The response must consist of the lines below from the one with "21 282639-78 PINCHART" through the one with "25 310959-74 GODFRIAUX", exactly as they appear and with both ends kept.

START Provided data

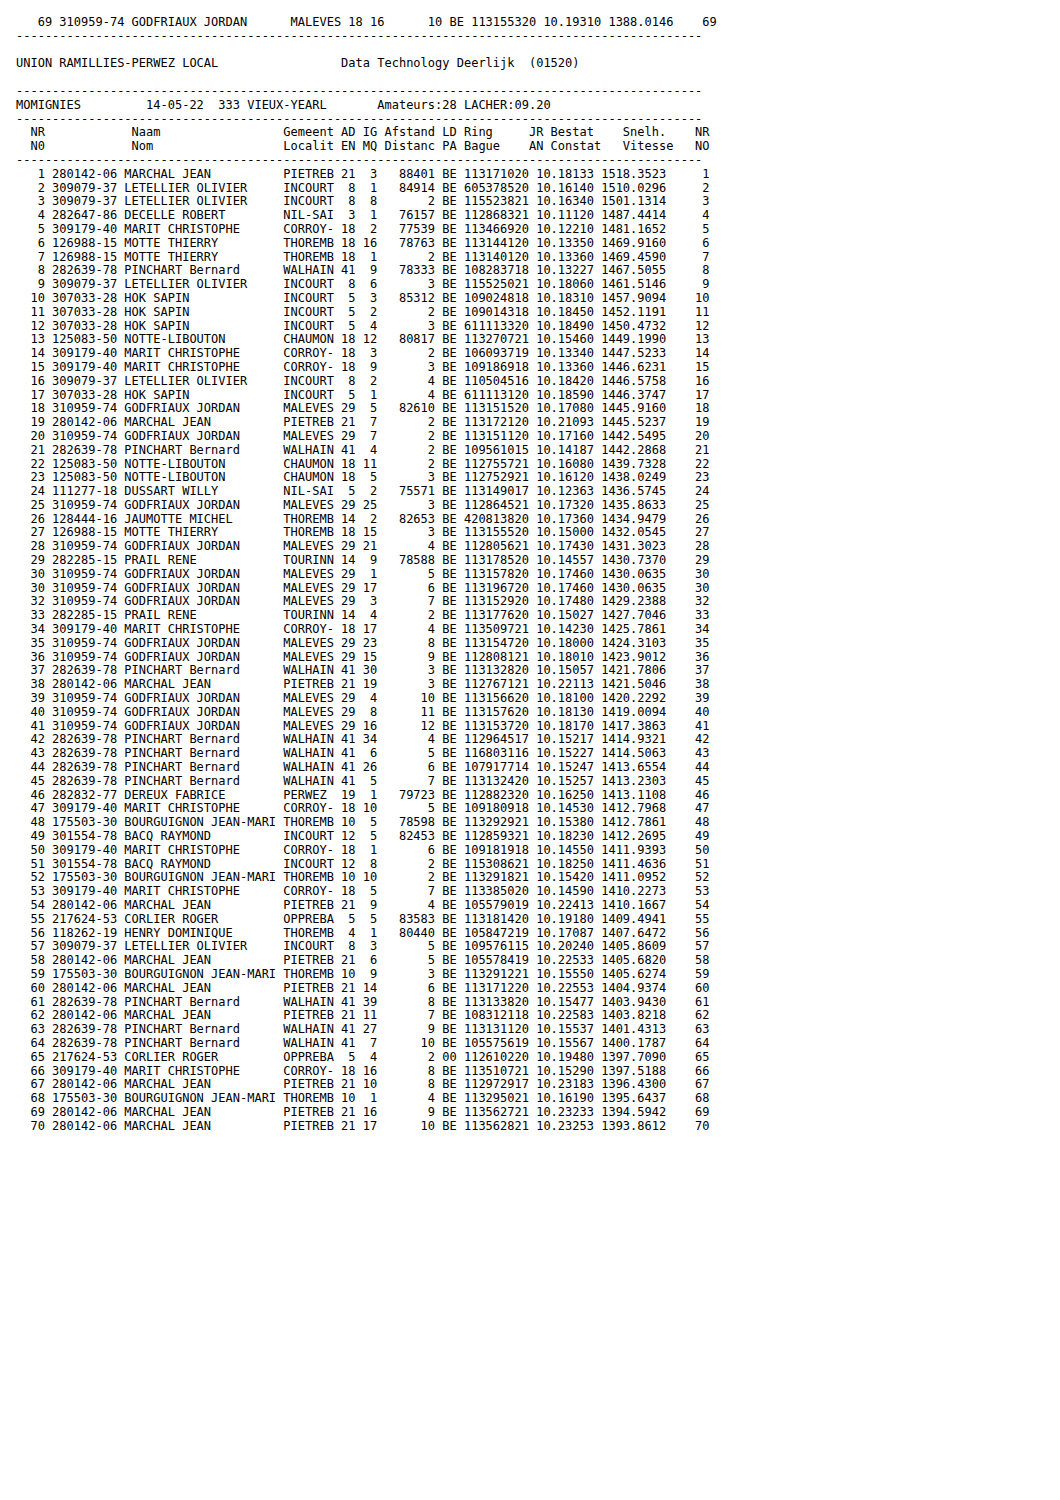69 310959-74 GODFRIAUX JORDAN      MALEVES 18 16      10 BE 113155320 10.19310 1388.0146    69
-----------------------------------------------------------------------------------------------

UNION RAMILLIES-PERWEZ LOCAL                 Data Technology Deerlijk  (01520)

-----------------------------------------------------------------------------------------------
MOMIGNIES         14-05-22  333 VIEUX-YEARL       Amateurs:28 LACHER:09.20
-----------------------------------------------------------------------------------------------
  NR            Naam                 Gemeent AD IG Afstand LD Ring     JR Bestat    Snelh.    NR
  N0            Nom                  Localit EN MQ Distanc PA Bague    AN Constat   Vitesse   NO
-----------------------------------------------------------------------------------------------
   1 280142-06 MARCHAL JEAN          PIETREB 21  3   88401 BE 113171020 10.18133 1518.3523     1
   2 309079-37 LETELLIER OLIVIER     INCOURT  8  1   84914 BE 605378520 10.16140 1510.0296     2
   3 309079-37 LETELLIER OLIVIER     INCOURT  8  8       2 BE 115523821 10.16340 1501.1314     3
   4 282647-86 DECELLE ROBERT        NIL-SAI  3  1   76157 BE 112868321 10.11120 1487.4414     4
   5 309179-40 MARIT CHRISTOPHE      CORROY- 18  2   77539 BE 113466920 10.12210 1481.1652     5
   6 126988-15 MOTTE THIERRY         THOREMB 18 16   78763 BE 113144120 10.13350 1469.9160     6
   7 126988-15 MOTTE THIERRY         THOREMB 18  1       2 BE 113140120 10.13360 1469.4590     7
   8 282639-78 PINCHART Bernard      WALHAIN 41  9   78333 BE 108283718 10.13227 1467.5055     8
   9 309079-37 LETELLIER OLIVIER     INCOURT  8  6       3 BE 115525021 10.18060 1461.5146     9
  10 307033-28 HOK SAPIN             INCOURT  5  3   85312 BE 109024818 10.18310 1457.9094    10
  11 307033-28 HOK SAPIN             INCOURT  5  2       2 BE 109014318 10.18450 1452.1191    11
  12 307033-28 HOK SAPIN             INCOURT  5  4       3 BE 611113320 10.18490 1450.4732    12
  13 125083-50 NOTTE-LIBOUTON        CHAUMON 18 12   80817 BE 113270721 10.15460 1449.1990    13
  14 309179-40 MARIT CHRISTOPHE      CORROY- 18  3       2 BE 106093719 10.13340 1447.5233    14
  15 309179-40 MARIT CHRISTOPHE      CORROY- 18  9       3 BE 109186918 10.13360 1446.6231    15
  16 309079-37 LETELLIER OLIVIER     INCOURT  8  2       4 BE 110504516 10.18420 1446.5758    16
  17 307033-28 HOK SAPIN             INCOURT  5  1       4 BE 611113120 10.18590 1446.3747    17
  18 310959-74 GODFRIAUX JORDAN      MALEVES 29  5   82610 BE 113151520 10.17080 1445.9160    18
  19 280142-06 MARCHAL JEAN          PIETREB 21  7       2 BE 113172120 10.21093 1445.5237    19
  20 310959-74 GODFRIAUX JORDAN      MALEVES 29  7       2 BE 113151120 10.17160 1442.5495    20
  21 282639-78 PINCHART Bernard      WALHAIN 41  4       2 BE 109561015 10.14187 1442.2868    21
  22 125083-50 NOTTE-LIBOUTON        CHAUMON 18 11       2 BE 112755721 10.16080 1439.7328    22
  23 125083-50 NOTTE-LIBOUTON        CHAUMON 18  5       3 BE 112752921 10.16120 1438.0249    23
  24 111277-18 DUSSART WILLY         NIL-SAI  5  2   75571 BE 113149017 10.12363 1436.5745    24
  25 310959-74 GODFRIAUX JORDAN      MALEVES 29 25       3 BE 112864521 10.17320 1435.8633    25
  26 128444-16 JAUMOTTE MICHEL       THOREMB 14  2   82653 BE 420813820 10.17360 1434.9479    26
  27 126988-15 MOTTE THIERRY         THOREMB 18 15       3 BE 113155520 10.15000 1432.0545    27
  28 310959-74 GODFRIAUX JORDAN      MALEVES 29 21       4 BE 112805621 10.17430 1431.3023    28
  29 282285-15 PRAIL RENE            TOURINN 14  9   78588 BE 113178520 10.14557 1430.7370    29
  30 310959-74 GODFRIAUX JORDAN      MALEVES 29  1       5 BE 113157820 10.17460 1430.0635    30
  30 310959-74 GODFRIAUX JORDAN      MALEVES 29 17       6 BE 113196720 10.17460 1430.0635    30
  32 310959-74 GODFRIAUX JORDAN      MALEVES 29  3       7 BE 113152920 10.17480 1429.2388    32
  33 282285-15 PRAIL RENE            TOURINN 14  4       2 BE 113177620 10.15027 1427.7046    33
  34 309179-40 MARIT CHRISTOPHE      CORROY- 18 17       4 BE 113509721 10.14230 1425.7861    34
  35 310959-74 GODFRIAUX JORDAN      MALEVES 29 23       8 BE 113154720 10.18000 1424.3103    35
  36 310959-74 GODFRIAUX JORDAN      MALEVES 29 15       9 BE 112808121 10.18010 1423.9012    36
  37 282639-78 PINCHART Bernard      WALHAIN 41 30       3 BE 113132820 10.15057 1421.7806    37
  38 280142-06 MARCHAL JEAN          PIETREB 21 19       3 BE 112767121 10.22113 1421.5046    38
  39 310959-74 GODFRIAUX JORDAN      MALEVES 29  4      10 BE 113156620 10.18100 1420.2292    39
  40 310959-74 GODFRIAUX JORDAN      MALEVES 29  8      11 BE 113157620 10.18130 1419.0094    40
  41 310959-74 GODFRIAUX JORDAN      MALEVES 29 16      12 BE 113153720 10.18170 1417.3863    41
  42 282639-78 PINCHART Bernard      WALHAIN 41 34       4 BE 112964517 10.15217 1414.9321    42
  43 282639-78 PINCHART Bernard      WALHAIN 41  6       5 BE 116803116 10.15227 1414.5063    43
  44 282639-78 PINCHART Bernard      WALHAIN 41 26       6 BE 107917714 10.15247 1413.6554    44
  45 282639-78 PINCHART Bernard      WALHAIN 41  5       7 BE 113132420 10.15257 1413.2303    45
  46 282832-77 DEREUX FABRICE        PERWEZ  19  1   79723 BE 112882320 10.16250 1413.1108    46
  47 309179-40 MARIT CHRISTOPHE      CORROY- 18 10       5 BE 109180918 10.14530 1412.7968    47
  48 175503-30 BOURGUIGNON JEAN-MARI THOREMB 10  5   78598 BE 113292921 10.15380 1412.7861    48
  49 301554-78 BACQ RAYMOND          INCOURT 12  5   82453 BE 112859321 10.18230 1412.2695    49
  50 309179-40 MARIT CHRISTOPHE      CORROY- 18  1       6 BE 109181918 10.14550 1411.9393    50
  51 301554-78 BACQ RAYMOND          INCOURT 12  8       2 BE 115308621 10.18250 1411.4636    51
  52 175503-30 BOURGUIGNON JEAN-MARI THOREMB 10 10       2 BE 113291821 10.15420 1411.0952    52
  53 309179-40 MARIT CHRISTOPHE      CORROY- 18  5       7 BE 113385020 10.14590 1410.2273    53
  54 280142-06 MARCHAL JEAN          PIETREB 21  9       4 BE 105579019 10.22413 1410.1667    54
  55 217624-53 CORLIER ROGER         OPPREBA  5  5   83583 BE 113181420 10.19180 1409.4941    55
  56 118262-19 HENRY DOMINIQUE       THOREMB  4  1   80440 BE 105847219 10.17087 1407.6472    56
  57 309079-37 LETELLIER OLIVIER     INCOURT  8  3       5 BE 109576115 10.20240 1405.8609    57
  58 280142-06 MARCHAL JEAN          PIETREB 21  6       5 BE 105578419 10.22533 1405.6820    58
  59 175503-30 BOURGUIGNON JEAN-MARI THOREMB 10  9       3 BE 113291221 10.15550 1405.6274    59
  60 280142-06 MARCHAL JEAN          PIETREB 21 14       6 BE 113171220 10.22553 1404.9374    60
  61 282639-78 PINCHART Bernard      WALHAIN 41 39       8 BE 113133820 10.15477 1403.9430    61
  62 280142-06 MARCHAL JEAN          PIETREB 21 11       7 BE 108312118 10.22583 1403.8218    62
  63 282639-78 PINCHART Bernard      WALHAIN 41 27       9 BE 113131120 10.15537 1401.4313    63
  64 282639-78 PINCHART Bernard      WALHAIN 41  7      10 BE 105575619 10.15567 1400.1787    64
  65 217624-53 CORLIER ROGER         OPPREBA  5  4       2 00 112610220 10.19480 1397.7090    65
  66 309179-40 MARIT CHRISTOPHE      CORROY- 18 16       8 BE 113510721 10.15290 1397.5188    66
  67 280142-06 MARCHAL JEAN          PIETREB 21 10       8 BE 112972917 10.23183 1396.4300    67
  68 175503-30 BOURGUIGNON JEAN-MARI THOREMB 10  1       4 BE 113295021 10.16190 1395.6437    68
  69 280142-06 MARCHAL JEAN          PIETREB 21 16       9 BE 113562721 10.23233 1394.5942    69
  70 280142-06 MARCHAL JEAN          PIETREB 21 17      10 BE 113562821 10.23253 1393.8612    70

END Provided data

# Result of the exercise
  21 282639-78 PINCHART Bernard      WALHAIN 41  4       2 BE 109561015 10.14187 1442.2868    21
  22 125083-50 NOTTE-LIBOUTON        CHAUMON 18 11       2 BE 112755721 10.16080 1439.7328    22
  23 125083-50 NOTTE-LIBOUTON        CHAUMON 18  5       3 BE 112752921 10.16120 1438.0249    23
  24 111277-18 DUSSART WILLY         NIL-SAI  5  2   75571 BE 113149017 10.12363 1436.5745    24
  25 310959-74 GODFRIAUX JORDAN      MALEVES 29 25       3 BE 112864521 10.17320 1435.8633    25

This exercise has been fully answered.